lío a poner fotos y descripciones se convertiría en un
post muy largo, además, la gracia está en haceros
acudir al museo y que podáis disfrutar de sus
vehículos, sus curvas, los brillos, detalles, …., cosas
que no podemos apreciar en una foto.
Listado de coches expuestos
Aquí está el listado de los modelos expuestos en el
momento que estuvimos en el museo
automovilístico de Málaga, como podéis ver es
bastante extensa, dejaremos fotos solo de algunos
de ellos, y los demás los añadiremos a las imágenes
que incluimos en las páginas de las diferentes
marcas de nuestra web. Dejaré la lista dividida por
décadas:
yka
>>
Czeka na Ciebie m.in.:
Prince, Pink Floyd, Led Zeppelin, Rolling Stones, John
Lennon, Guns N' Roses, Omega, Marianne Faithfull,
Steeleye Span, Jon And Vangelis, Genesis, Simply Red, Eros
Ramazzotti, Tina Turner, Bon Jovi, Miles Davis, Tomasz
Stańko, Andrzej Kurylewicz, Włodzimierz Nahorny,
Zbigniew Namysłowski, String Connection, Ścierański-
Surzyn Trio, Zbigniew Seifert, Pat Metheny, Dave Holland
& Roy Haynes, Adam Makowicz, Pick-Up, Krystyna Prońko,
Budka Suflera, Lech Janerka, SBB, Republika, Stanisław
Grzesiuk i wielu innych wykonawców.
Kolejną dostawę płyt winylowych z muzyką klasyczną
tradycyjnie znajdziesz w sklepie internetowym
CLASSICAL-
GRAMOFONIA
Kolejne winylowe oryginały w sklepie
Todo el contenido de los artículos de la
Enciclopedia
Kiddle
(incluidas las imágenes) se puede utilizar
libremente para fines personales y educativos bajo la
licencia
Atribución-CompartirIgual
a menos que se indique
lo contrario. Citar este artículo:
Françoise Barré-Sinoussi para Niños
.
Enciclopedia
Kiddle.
┄┄┄┄┄┄
WHAT IS NEEDED → The complete material above is to be retyped word for word.

WRITTEN SOLUTION →
lío a poner fotos y descripciones se convertiría en un
post muy largo, además, la gracia está en haceros
acudir al museo y que podáis disfrutar de sus
vehículos, sus curvas, los brillos, detalles, …., cosas
que no podemos apreciar en una foto.
Listado de coches expuestos
Aquí está el listado de los modelos expuestos en el
momento que estuvimos en el museo
automovilístico de Málaga, como podéis ver es
bastante extensa, dejaremos fotos solo de algunos
de ellos, y los demás los añadiremos a las imágenes
que incluimos en las páginas de las diferentes
marcas de nuestra web. Dejaré la lista dividida por
décadas:
yka
>>
Czeka na Ciebie m.in.:
Prince, Pink Floyd, Led Zeppelin, Rolling Stones, John
Lennon, Guns N' Roses, Omega, Marianne Faithfull,
Steeleye Span, Jon And Vangelis, Genesis, Simply Red, Eros
Ramazzotti, Tina Turner, Bon Jovi, Miles Davis, Tomasz
Stańko, Andrzej Kurylewicz, Włodzimierz Nahorny,
Zbigniew Namysłowski, String Connection, Ścierański-
Surzyn Trio, Zbigniew Seifert, Pat Metheny, Dave Holland
& Roy Haynes, Adam Makowicz, Pick-Up, Krystyna Prońko,
Budka Suflera, Lech Janerka, SBB, Republika, Stanisław
Grzesiuk i wielu innych wykonawców.
Kolejną dostawę płyt winylowych z muzyką klasyczną
tradycyjnie znajdziesz w sklepie internetowym
CLASSICAL-
GRAMOFONIA
Kolejne winylowe oryginały w sklepie
Todo el contenido de los artículos de la
Enciclopedia
Kiddle
(incluidas las imágenes) se puede utilizar
libremente para fines personales y educativos bajo la
licencia
Atribución-CompartirIgual
a menos que se indique
lo contrario. Citar este artículo:
Françoise Barré-Sinoussi para Niños
.
Enciclopedia
Kiddle.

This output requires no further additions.